Il mea culpa di Elon Musk è arrivato alle 3 del mattino di mercoledì con un post su X: «Mi pento di alcuni dei miei post sul presidente Donald Trump della scorsa settimana. Sono andati troppo oltre». Ovunque si trovasse il miliardario in quel momento, comunque un'ora insolita per comunicare al mondo il proprio rammarico. Le avvisaglie che lo «scontro del secolo», come un tempo nella boxe venivano definiti i match di cartello, si stesse ricomponendo c'erano da qualche giorno. Già la scorsa settimana, dopo il clamoroso divorzio, Musk aveva cancellato i post più controversi scagliati contro Trump: l'accusa di «ingratitudine» per avergli fatto vincere le elezioni, quella sul nome del tycoon presente nei famigerati «file» del finanziere pedofilo Jeffrey Epstein, il sì all'impeachment di Trump.
Martedì notte, prima delle scuse ufficiali, il boss di Tesla e SpaceX (nonché proprietario di X) aveva pubblicato un altro post nel quale rilanciava la notizia che il suo patrimonio era diminuito di oltre 100 miliardi di dollari, a seguito del suo coinvolgimento nell'Amministrazione. «Ne valeva la pena», la chiosa.
Da parte sua, anche Trump, dopo le iniziali minacce di spogliare il Musk «impazzito» dei suoi contratti miliardari col governo federale e paventando «gravi conseguenze» nel caso si fosse messo a finanziare i Democratici, aveva alzato il piede dal pedale della retorica. Pur dicendosi «non particolarmente interessato» a riconciliarsi col suo ex amico e principale finanziatore e scartando nell'immediato l'ipotesi di una possibile riconciliazione, Trump augurava a Musk «ogni bene».
È il Wall Street Journal a rivelare che la diplomazia della Casa Bianca si era messa in moto subito dopo l'implosione del rapporto tra l'uomo più potente del mondo e quello più ricco, proponendo una telefonata tra i due.

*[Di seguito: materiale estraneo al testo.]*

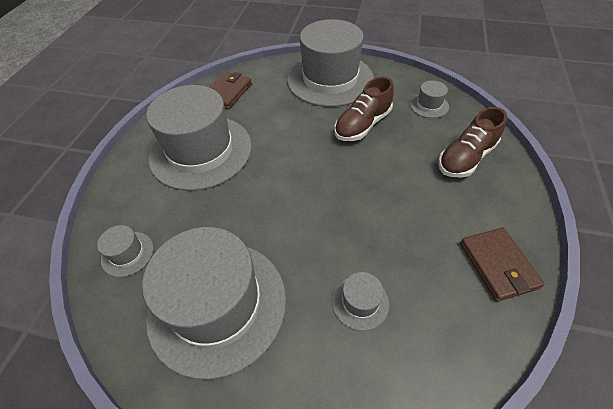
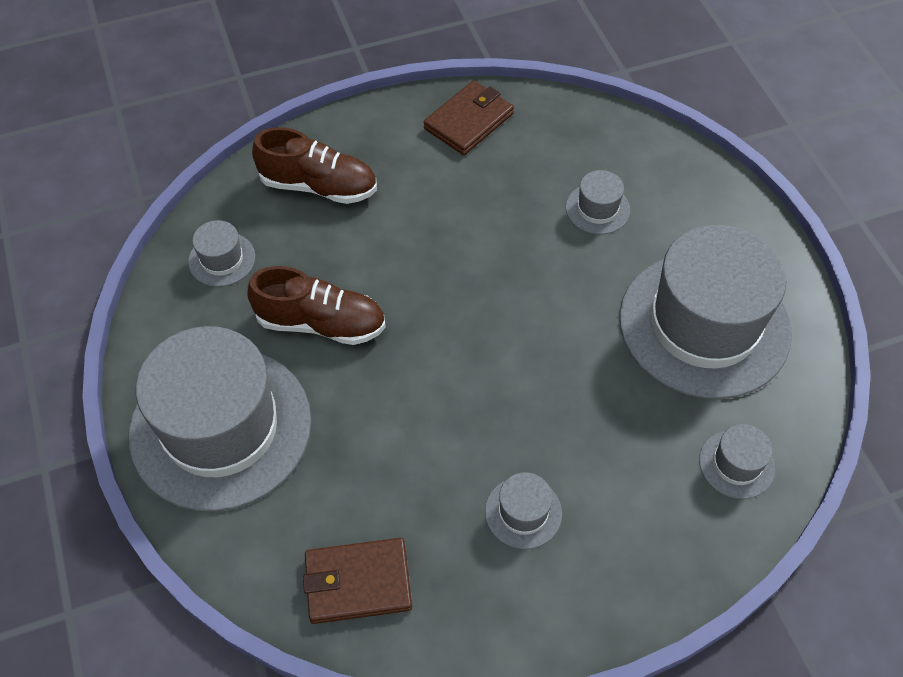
camera: 125 degrees left, 5 degrees up
(201, 151) = (523, 512): grey hat -> grey hat, size x0.41

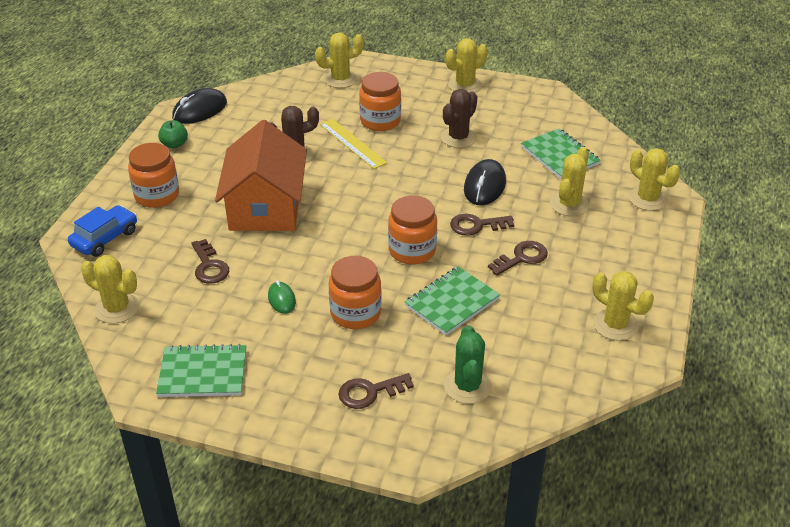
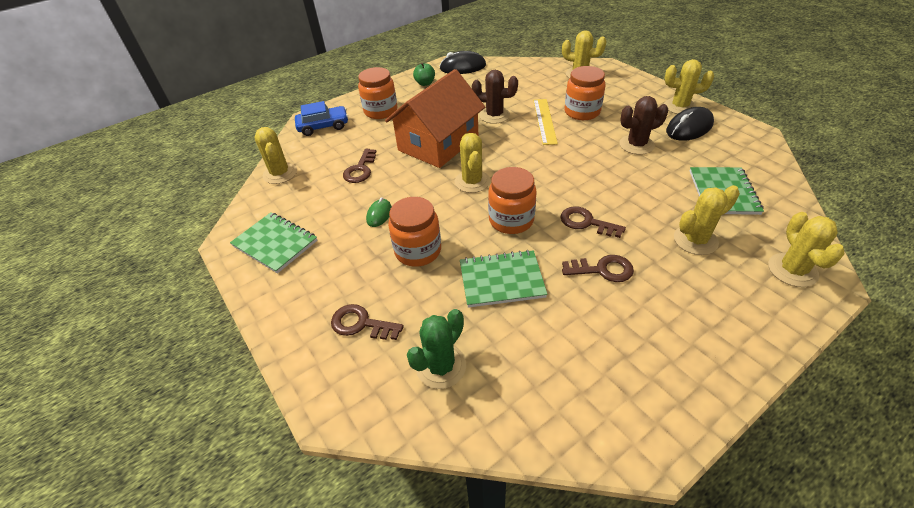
camera: 40 degrees right, 5 degrees up
(484, 186) = (624, 192): black mouse -> black mouse (689, 128)
(615, 325) = (643, 387): yellow cactus -> yellow cactus (472, 181)

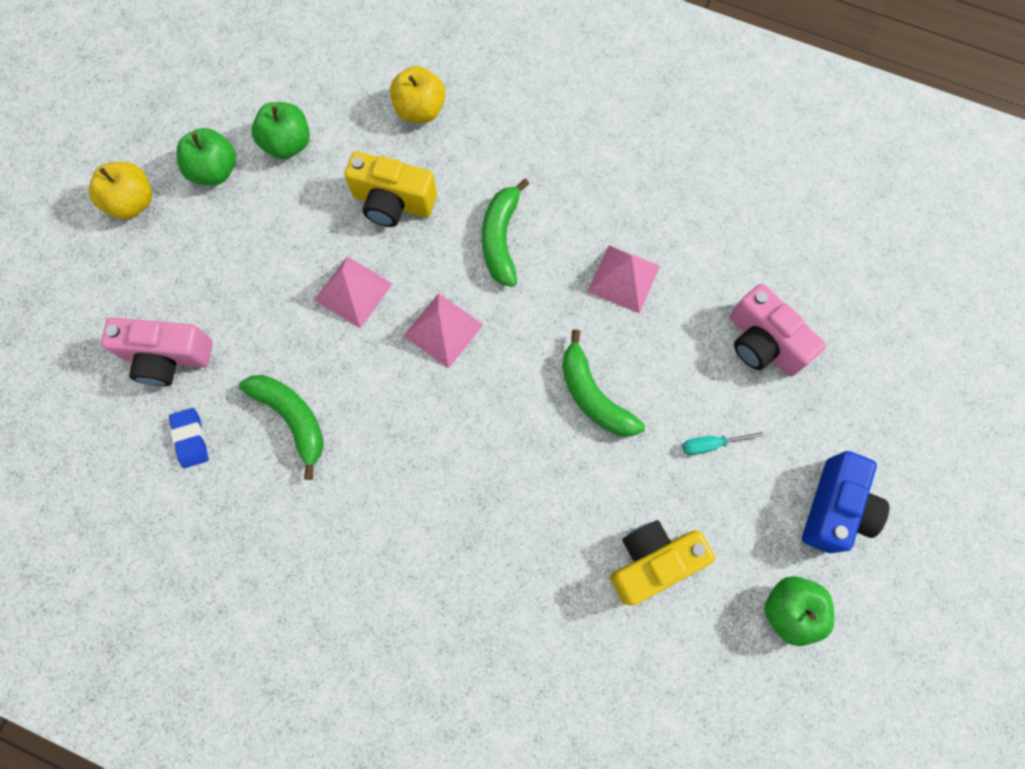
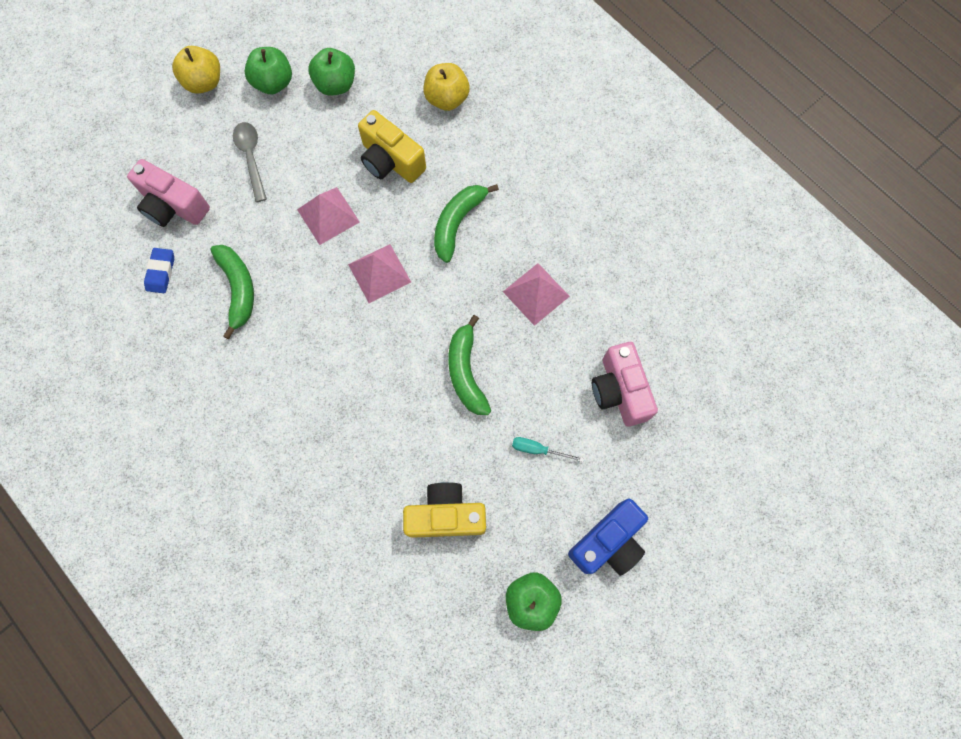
camera: 25 degrees right, 0 degrees up
(232, 264) = (251, 158): none -> grey spoon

Ipotesi subito scartata. Ma già a partire da venerdì scorso, all'indomani dello scontro, secondo un retroscena del Wall Street Journal, il vicepresidente JD Vance e la capa dello staff della Casa Bianca, Susie Wiles, avevano alzato il telefono per spingere Musk a ricucire il rapporto col tycoon. In quelle ore, la vicenda ancora campeggiava nei titoli dei media di mezzo mondo, non ancora superata dalle notizie degli scontri di Los Angeles.
Difficile che un'iniziativa del genere sia stata presa senza il consenso dello stesso Trump. Ed è possibile che i giorni intercorsi tra la telefonata e le «scuse» di Musk siano serviti a negoziare dietro le quinte una tregua nella quale il miliardario potrebbe avere ricevuto qualche rassicurazione sull'integrità del suo impero industriale.
È sempre il Wall Street Journal a sottolineare come Vance si sia mosso abilmente durante la crisi, da un lato schierandosi dalla parte del presidente, dall'altro evitando di attaccare direttamente Musk, ritagliandosi così un ruolo da paciere. A metà giornata, dopo che il post di scuse di Musk aveva rilanciato la vicenda, rubando la scena agli scontri di Los Angeles, arrivava la conferma che la pace era (forse) fatta. Con il titolo di Tesla, il colosso dell'auto di Musk, verso il quarto giorno di rialzo consecutivo.
«Il presidente prende atto delle dichiarazioni di
Elon Musk e le apprezza, riferiva la portavoce della Casa Bianca, Karoline Leavitt. Poco dopo, la Cnn rivelava che il miliardario aveva telefonato al tycoon lunedì sera e che i due avevano avuto una «breve conversazione».